Friday, October 28, 2011

Italy Remembered


            I am getting geared up to be a trainer for a new set of agriculture volunteers. I am going to do my best to impart my knowledge about life and work in this country to these fresh new faces. While I am looking forward to the opportunity to take part in building a new Peace Corps generation, seeing new arrivals makes me feel old. It makes me think about where I was and what I was doing about a year ago: taking trains through rustic countryside, eating salami sandwiches with pesto and grape tomatoes, staring up at the frescoes in cathedrals. In Italy.
            When I think of Italy, my mind still wanders immediately to food. I remember making pizza, pasta sauce, and gnocchi in my house while eating dishes in restaurants that were delicious beyond words with names to match. Here in Togo, my favorite dish to cook is called ‘fettuchini alfredo en brousse.’ As terrifying as it sounds, I have been able to use local products to make a pretty decent pasta sauce that, like fettuchini alfredo, is white. First, as with all dishes, I sauté onions, garlic, and piment peppers (from my village marche, nothing has taste for me anymore unless it has hot pepper in it) in olive oil (expensive but a vital ingredient to my life, could not live without it, found only in Lome). I also put macaroni on to cook with just enough salt water to cover it. After the garlic/onion stuff looks decent, I pour it in with the macaroni and add powdered milk and margarine (available in village) with spices (oregano, pepper) and sometimes fresh basil from my garden. When I can I also throw in carrots or green peas. I stir for about 5 minutes till the sauce isn’t runny, add a few cooked eggs, and BAM, I have made food to keep me sane. I try to imagine that the sounds of babies crying outside or my host mother humming an African folk hymn are drifting up to my balcony from the courtyard of my apartment on via Vizzani.

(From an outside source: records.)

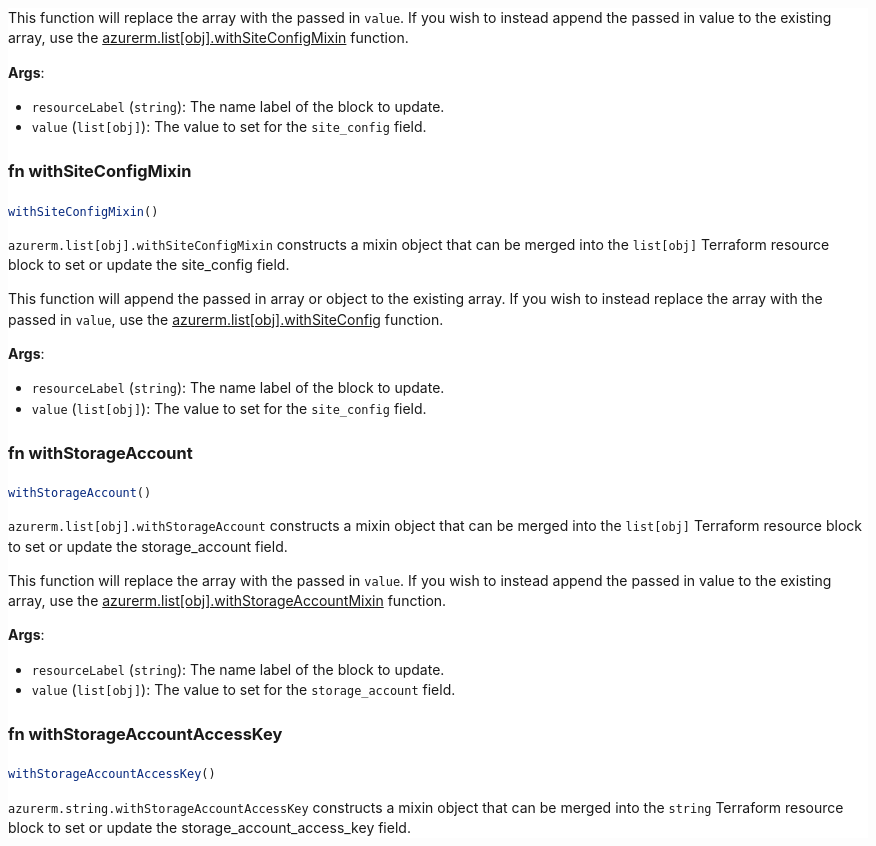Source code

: This function will replace the array with the passed in `value`. If you wish to instead append the
passed in value to the existing array, use the [azurerm.list[obj].withSiteConfigMixin](TODO) function.


**Args**:
  - `resourceLabel` (`string`): The name label of the block to update.
  - `value` (`list[obj]`): The value to set for the `site_config` field.


### fn withSiteConfigMixin

```ts
withSiteConfigMixin()
```

`azurerm.list[obj].withSiteConfigMixin` constructs a mixin object that can be merged into the `list[obj]`
Terraform resource block to set or update the site_config field.

This function will append the passed in array or object to the existing array. If you wish
to instead replace the array with the passed in `value`, use the [azurerm.list[obj].withSiteConfig](TODO)
function.


**Args**:
  - `resourceLabel` (`string`): The name label of the block to update.
  - `value` (`list[obj]`): The value to set for the `site_config` field.


### fn withStorageAccount

```ts
withStorageAccount()
```

`azurerm.list[obj].withStorageAccount` constructs a mixin object that can be merged into the `list[obj]`
Terraform resource block to set or update the storage_account field.

This function will replace the array with the passed in `value`. If you wish to instead append the
passed in value to the existing array, use the [azurerm.list[obj].withStorageAccountMixin](TODO) function.


**Args**:
  - `resourceLabel` (`string`): The name label of the block to update.
  - `value` (`list[obj]`): The value to set for the `storage_account` field.


### fn withStorageAccountAccessKey

```ts
withStorageAccountAccessKey()
```

`azurerm.string.withStorageAccountAccessKey` constructs a mixin object that can be merged into the `string`
Terraform resource block to set or update the storage_account_access_key field.

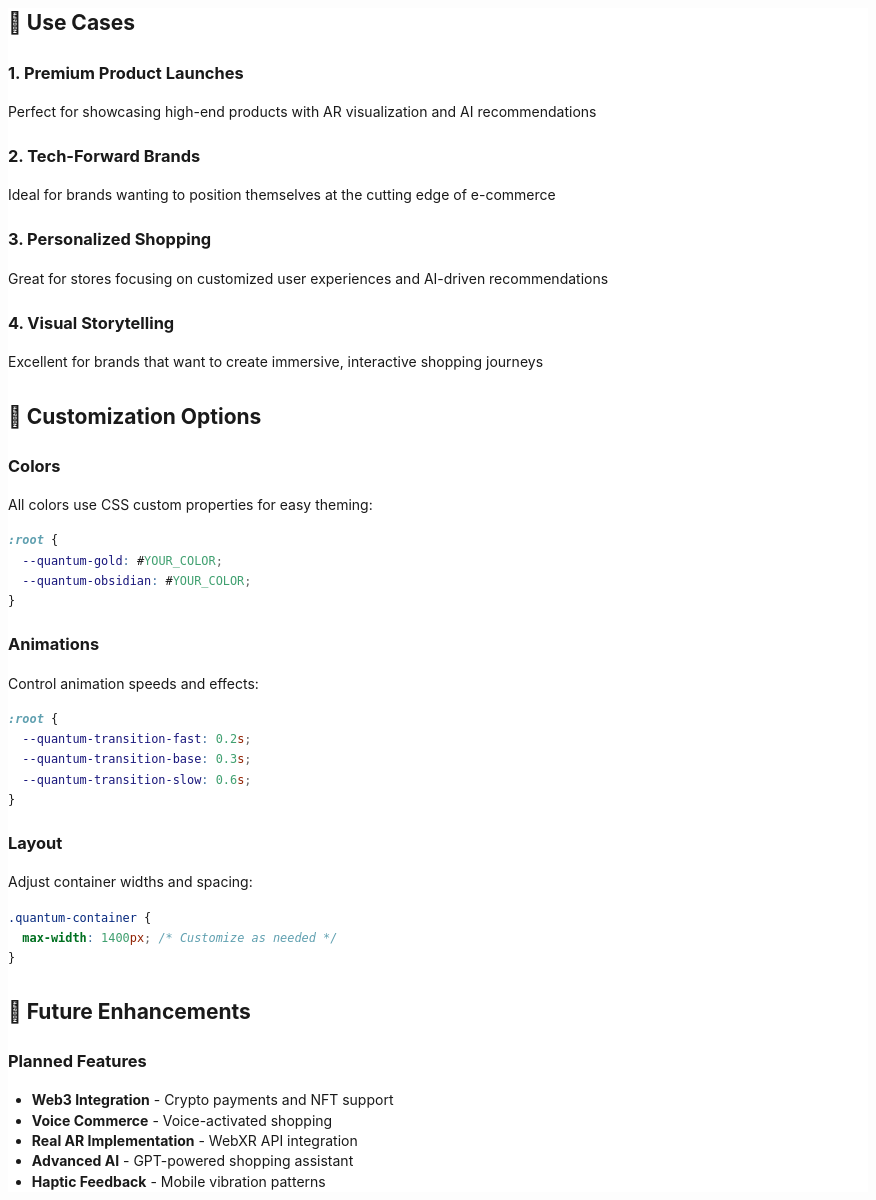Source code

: ## 🎯 Use Cases

### 1. **Premium Product Launches**
Perfect for showcasing high-end products with AR visualization and AI recommendations

### 2. **Tech-Forward Brands**
Ideal for brands wanting to position themselves at the cutting edge of e-commerce

### 3. **Personalized Shopping**
Great for stores focusing on customized user experiences and AI-driven recommendations

### 4. **Visual Storytelling**
Excellent for brands that want to create immersive, interactive shopping journeys

## 🔧 Customization Options

### Colors
All colors use CSS custom properties for easy theming:
```css
:root {
  --quantum-gold: #YOUR_COLOR;
  --quantum-obsidian: #YOUR_COLOR;
}
```

### Animations
Control animation speeds and effects:
```css
:root {
  --quantum-transition-fast: 0.2s;
  --quantum-transition-base: 0.3s;
  --quantum-transition-slow: 0.6s;
}
```

### Layout
Adjust container widths and spacing:
```css
.quantum-container {
  max-width: 1400px; /* Customize as needed */
}
```

## 🌟 Future Enhancements

### Planned Features
- **Web3 Integration** - Crypto payments and NFT support
- **Voice Commerce** - Voice-activated shopping
- **Real AR Implementation** - WebXR API integration
- **Advanced AI** - GPT-powered shopping assistant
- **Haptic Feedback** - Mobile vibration patterns
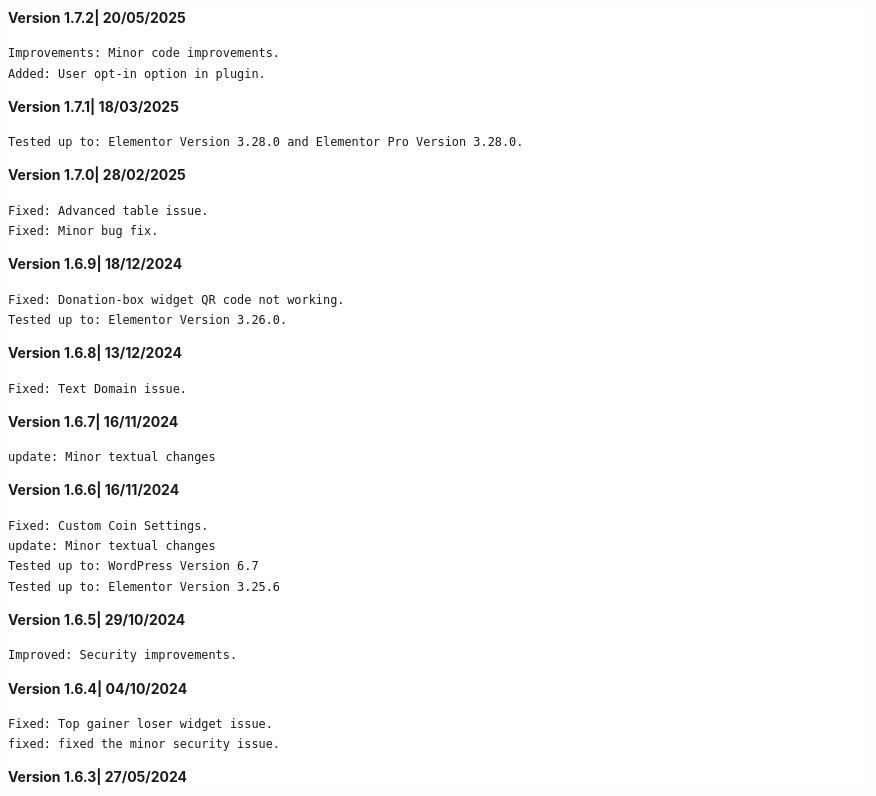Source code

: **Version 1.7.2| 20/05/2025**

```
Improvements: Minor code improvements.
Added: User opt-in option in plugin.
```

**Version 1.7.1| 18/03/2025**

```
Tested up to: Elementor Version 3.28.0 and Elementor Pro Version 3.28.0.
```

**Version 1.7.0| 28/02/2025**

```
Fixed: Advanced table issue.
Fixed: Minor bug fix.
```

**Version 1.6.9| 18/12/2024**

```
Fixed: Donation-box widget QR code not working.
Tested up to: Elementor Version 3.26.0.
```

**Version 1.6.8| 13/12/2024**

```
Fixed: Text Domain issue.
```

**Version 1.6.7| 16/11/2024**

```
update: Minor textual changes
```

**Version 1.6.6| 16/11/2024**

```
Fixed: Custom Coin Settings.
update: Minor textual changes
Tested up to: WordPress Version 6.7
Tested up to: Elementor Version 3.25.6
```

**Version 1.6.5| 29/10/2024**

```
Improved: Security improvements.
```

**Version 1.6.4| 04/10/2024**

```
Fixed: Top gainer loser widget issue.
fixed: fixed the minor security issue.
```

**Version 1.6.3| 27/05/2024**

            The river that runs through my village reminds me of another part of Italy: Venice. My friend who owns a hotel on the marshy river and a buvette closer to town near the bridge is thinking about joining the two with a canal. I thought he was joking until I saw a bunch of brawny Togolese guys in the river the other day hauling up big globs of mud. Maybe in the future I will have a tailor make me a Gondalier outfit and I will take upper class Togolese on rides through the marshland as a fundraiser. Le Venice du Togo, ca va arriver. I have a new neighboring volunteer who lives on Lake Togo, and soon we will be riding a boat across to visit the town Togoville. Maybe we will even see a mermaid (which I’ve been told exist but will only come if I throw whole eggs in the water, which seems a waste of eggs).
            Last Friday I went to visit another neighbor in Vogan and together we made lasagna using a dutch oven. It was sooo delicious. She made ricotta cheese by boiling powdered milk and curdling it with lime bought at the marche. I spearheaded the tomato sauce, and we also had salad and garlic bread. The most essential element that was missing was the wine. Oh, there was wine, it just came out of a box. The reputation of Italian boxed wine is improving. Here we are lucky to have wine at all. I wanted to get a nice bottle at one of the stores, but when we live on 8 dollars a day there was an unspoken agreement that the box would win over the bottle. It did the trick.
            Occasionally I go off on nostaligic speeches about the beauty of Italy, talking at length like a guidebook and staring into the distance. On my birthday after getting decently soused I sprawled across two friends and went on a long monologue about frescoes, piazzas, and porticoes. I do miss Italy, but there are great things about Togo too. This past week work has really begun picking up for me. I’m beginning to talk to a lot more people about the benefits of eating Moringa tree leaves, and I might do just that until I finish my service. If I did nothing with my two years here but tell the entire village of Anfoin that eating Moringa can improve health, I would feel accomplished. This last week I did a Moringa training kids infected or affected by HIV in Aneho, and today I did a training at the lycee and we planted 5 trees. I’m also hoping to do a Moringa mural in local language at the dispensary so that when mothers come on Fridays to get their babies weighed and vaccinated I will be able to tell them in Ewe about the benefits of the tree, how to grow it, and how to make Moringa leaf powder. Doing work and being busy makes me happy. I feel fulfilled, in heart if not in stomach.